Wall Street reached new record highs this week as weaker US economic data pointed towards slowing US growth prospects, increasing the likelihood of a September rate cut by the Federal Reserve. The US 2Q earnings season will kick off next week with major banks' results in focus. Australia's consumer confidence, China's inflation rate, and the US consumer price index (CPI) will also be important indicators to watch. The preliminary expectation is for headline inflation to fall to 3.1% YoY from 3.3% prior, and core inflation is expected to remain stable at 3.4% YoY. The rates market is currently pricing in 19 bp of rate cuts for September and 48 bp of Fed rate cuts before year-end. U.S. inflation data for June will be closely watched as investors look for signs of whether the Federal Reserve will start cutting interest rates. In Europe, attention will be on the aftermath of elections in France and the U.K., as well as inflation figures from various eurozone countries.
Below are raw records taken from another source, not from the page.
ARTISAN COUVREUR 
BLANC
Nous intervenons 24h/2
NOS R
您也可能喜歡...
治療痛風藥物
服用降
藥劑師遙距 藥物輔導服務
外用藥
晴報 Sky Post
Central bank decisions and Chinese economic activity data will be in the spotlight in Asia markets. Other key releases include Mexico and Brazil inflation figures, German and French inflation data, and New Zealand's Reserve Bank policy meeting. [8cb089ad]

Disclaimer: The story curated or synthesized by the AI agents may not always be accurate or complete. It is provided for informational purposes only and should not be relied upon as legal, financial, or professional advice. Please use your own discretion.